Jefferies on Go Digit

Jefferies has a ‘Buy’ on Go Digit with a target price of Rs 430. This implies around 33% upside from the current market price. According to the brokerage report, the company’s recent Analyst Day highlighted how it is trying to control risk and fraud while keeping costs in check. The report noted that “Go Digit’s Analyst Day focused on its underwriting capabilities.”

One important point flagged was that “distributor incentives are being linked to claims.” This means that the people selling policies are rewarded not just for selling more, but for selling better-quality policies that do not result in excessive claims.

Nomura on IHCL

Nomura maintained its ‘Buy’ rating on IHCL, and sees an upside of 16.6% at an unchanged target price of Rs 830. As per the Nomura report, IHCL posted a resilient set of numbers in Q3FY26. The positive outlook on the stock is on the back of three main reasons. First, IHCL has high visibility on ADR growth driven by constrained hotel supply, strong demand, and a low ADR base (in dollar terms).
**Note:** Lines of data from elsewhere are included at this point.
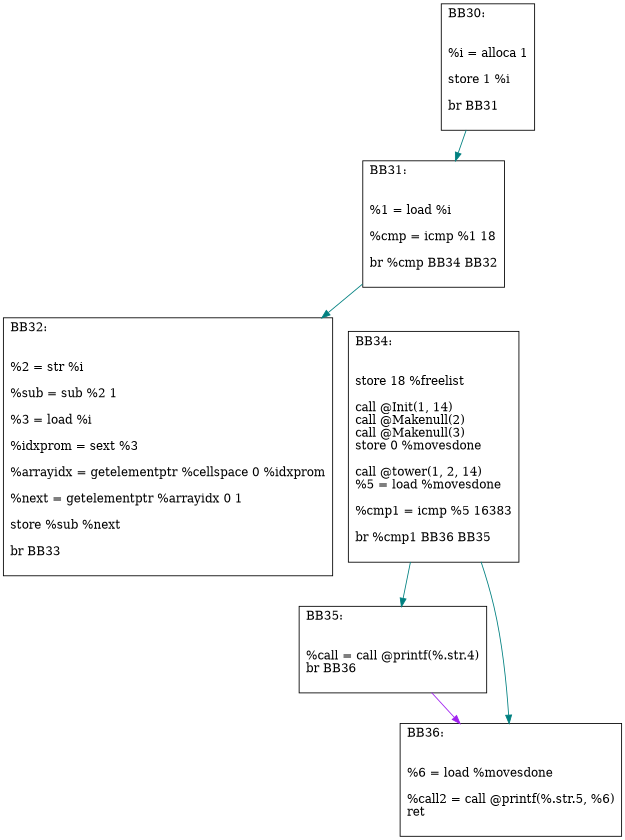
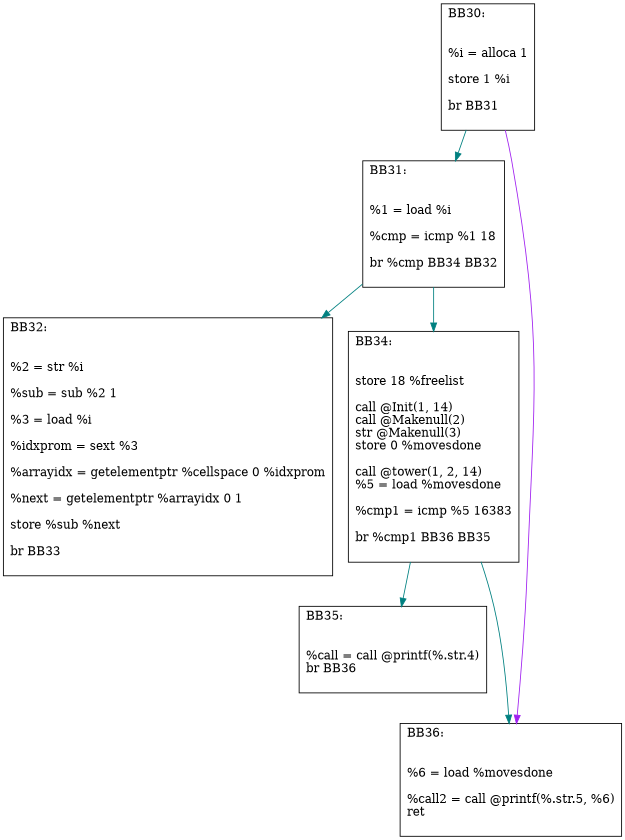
  digraph {
    node [shape=record]
    edge [color=teal]
    n1 [label="{BB30:\l\l\n%i = alloca 1\l\nstore 1 %i\l\nbr BB31\l\n}"]
    n2 [label="{BB31:\l\l\n%1 = load %i\l\n%cmp = icmp %1 18\l\nbr %cmp BB34 BB32\l\n}"]
    n3 [label="{BB32:\l\l\n%2 = str %i\l\n%sub = sub %2 1\l\n%3 = load %i\l\n%idxprom = sext %3\l\n%arrayidx = getelementptr %cellspace 0 %idxprom\l\n%next = getelementptr %arrayidx 0 1\l\nstore %sub %next\l\nbr BB33\l\n}"]
-   n4 [label="{BB34:\l\l\nstore 18 %freelist\l\ncall @Init(1, 14)\lcall @Makenull(2)\lcall @Makenull(3)\lstore 0 %movesdone\l\ncall @tower(1, 2, 14)\l%5 = load %movesdone\l\n%cmp1 = icmp %5 16383\l\nbr %cmp1 BB36 BB35\l\n}"]
+   n4 [label="{BB34:\l\l\nstore 18 %freelist\l\ncall @Init(1, 14)\lcall @Makenull(2)\lstr @Makenull(3)\lstore 0 %movesdone\l\ncall @tower(1, 2, 14)\l%5 = load %movesdone\l\n%cmp1 = icmp %5 16383\l\nbr %cmp1 BB36 BB35\l\n}"]
    n5 [label="{BB35:\l\l\n%call = call @printf(%.str.4)\lbr BB36\l\n}"]
    n6 [label="{BB36:\l\l\n%6 = load %movesdone\l\n%call2 = call @printf(%.str.5, %6)\lret\l\n}"]
    n1 -> n2
    n2 -> n3
+   n2 -> n4
    n4 -> n5
    n4 -> n6
-   n5 -> n6 [color=purple]
+   n1 -> n6 [color=purple]
  }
Second, the company has a better quality of earnings (improving ROIC) as IHCL expands largely through management fees and capital-light Ginger models. Lastly, IHCL appears well-positioned to achieve or, for that matter, exceed its 2030 targets for revenue, ROCE, and portfolio hotels. 

Conclusion

The brokerage upgrades are based on overall visibility in terms of order flow and execution potential.  The growth opportunities highlighted by the management during the Q3 earnings have also been taken into account by the brokerage houses.

Disclaimer: This article provides factual analysis only and is not, and should not be construed as, an offer, solicitation, or recommendation to buy or sell securities. Investors must conduct their own independent due diligence and seek advice from a SEBI-registered financial advisor.